Claim: ‘It is mutating into a more deadly strain’
All viruses accumulate mutations over time and the virus that causes Covid-19 is no different. How widespread different strains of a virus become depends on natural selection – the versions that can propagate quickest and replicate effectively in the body will be the most “successful”. This doesn’t necessarily mean most dangerous for people though, as viruses that kill people rapidly or make them so sick that they are incapacitated may be less likely to be transmitted.
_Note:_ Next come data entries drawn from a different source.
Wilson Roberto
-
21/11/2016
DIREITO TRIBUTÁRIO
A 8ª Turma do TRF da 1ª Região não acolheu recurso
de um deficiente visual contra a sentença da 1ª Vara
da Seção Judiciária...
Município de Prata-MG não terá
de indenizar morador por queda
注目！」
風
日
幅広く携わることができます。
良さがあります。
Genetic analysis by Chinese scientists of 103 samples of the virus, taken from patients in Wuhan and other cities, suggests that early on two main strains emerged, designated L and S. Although the L strain appeared to be more prevalent than the S strain (about 70% of the samples belonged to the former), the S branch of the virus was found to be the ancestral version.
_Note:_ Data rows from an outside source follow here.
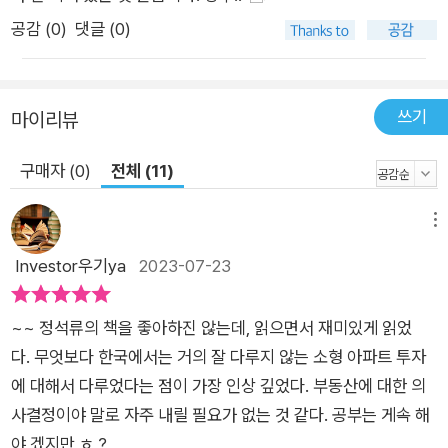
전히 유효한가? 이 책 1장의 제목이 바로 이것이다. 부동산 상승
공감 (
0
)
댓글 (0)
장이 지나고 이제는 시장에 ‘폭락’ 시그널이 선명해진 시점에, 대
중이 가장 먼저 던지고 싶은 질문이 아닐까? 그런데 재미있는 사
실이 있다. 15년 전 출간된 책의 1장 제목도 이와 동일했다는 것
쓰기
마이리뷰
이다. 당시 김사부는 우리나라 주택은 향후 20년간 부족하고, 선
진국의 부동산 가격은 꾸준히 상승했으며, 대한민국 정부의 유일
구매자 (0)
전체 (11)
한 경기부양 카드가 부동산인 데다, 주택이 남아도는 상황에도 가
격이 오르는 부동산은 있다며 부동산 투자의 유효성을 강조했다.
메뉴
그는 이번 책에서 사례와 자료는 업데이트했으나 그 4가지 근거
Investor우기ya
2023-07-23
는 바꾸지 않았는데, 풍성한 자료에 힘입어 설득력이 더욱 강해졌
다. 2장에서는 ‘소액’의 상징적인 금액이기도 한 3,000만 원으로
4년간 투자해 여유롭게 살 수 있는 현명한 투자자의 정석을 알려
~~ 정석류의 책을 좋아하진 않는데, 읽으면서 재미있게 읽었
준다. 특히 이 장에서는 오직 부동산 투자로, 보다 현실적이고 보
다. 무엇보다 한국에서는 거의 잘 다루지 않는 소형 아파트 투자
다 많은 재산을 불릴 수 있는 ‘경자달 20 프로젝트’를 최초로 공
에 대해서 다루었다는 점이 가장 인상 깊었다. 부동산에 대한 의
개한다. 3장에서는 불황에도 끄떡없는 핵심 부동산에 투자하는
사결정이야 말로 자주 내릴 필요가 없는 것 같다. 공부는 게속 해
탁월한 투자자의 정석을 일러준다. 투자자라면 반드시 염두에 두
야 겠지만 ㅎ ?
The team behind this research suggested that this may indicate the L strain is more “aggressive”, either transmitting more easily or replicating faster inside the body. However, this theory is speculative at this stage – there haven’t yet been direct comparisons to see whether people who catch one version of the virus are more likely to pass it on or suffer more severe symptoms.


Claim: ‘It is no more dangerous than winter flu’
Many individuals who get coronavirus will experience nothing worse than seasonal flu symptoms, but the overall profile of the disease, including its mortality rate, looks more serious. At the start of an outbreak the apparent mortality rate can be an overestimate if a lot of mild cases are being missed. But Bruce Aylward, a WHO expert, who led an international mission to China to learn about the virus and the country’s response, said this has not been the case with Covid-19. The evidence did not suggest that we were only seeing the tip of the iceberg. If borne out by further testing, this could mean that current estimates of a roughly 1% fatality rate are accurate. This would make Covid-19 about 10 times more deadly than seasonal flu, which is estimated to kill between 290,000 and 650,000 people a year globally.
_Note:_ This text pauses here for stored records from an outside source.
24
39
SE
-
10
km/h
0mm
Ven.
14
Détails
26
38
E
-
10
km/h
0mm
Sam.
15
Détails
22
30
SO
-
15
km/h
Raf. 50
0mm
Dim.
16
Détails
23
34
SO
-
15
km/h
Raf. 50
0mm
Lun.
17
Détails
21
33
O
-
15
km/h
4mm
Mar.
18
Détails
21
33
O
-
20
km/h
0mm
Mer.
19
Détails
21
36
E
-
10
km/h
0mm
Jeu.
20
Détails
Claim: ‘It only kills the elderly, so younger people can relax’
Most people who are not elderly and do not have underlying health conditions will not become critically ill from Covid-19. But the illness still has a higher chance of leading to serious respiratory symptoms than seasonal flu and there are other at-risk groups – health workers, for instance, are more vulnerable because they are likely to have higher exposure to the virus. The actions that young, healthy people take, including reporting symptoms and following quarantine instructions, will have an important role in protecting the most vulnerable in society and in shaping the overall trajectory of the outbreak. 


Claim: ‘You need to be with an infected person for 10 minutes’
For flu, some hospital guidelines define exposure as being within six feet of an infected person who sneezes or coughs for 10 minutes or longer. However, it is to be infected with shorter interactions or even by picking the virus up from contaminated surfaces, although this is thought to be a less common route of transmission.

Claim: ‘A vaccine could be ready within a few months’
Scientists were quick out of the gates in beginning development of a vaccine for the new coronavirus, helped by the early release of the genetic sequence by Chinese researchers. The development of a viable vaccine continues apace, with several teams now testing candidates in animal experiments. However, the incremental trials required before a commercial vaccine could be rolled out are still a lengthy undertaking – and an essential one to ensure that even rare side-effects are spotted. A commercially available vaccine within a year would be quick.’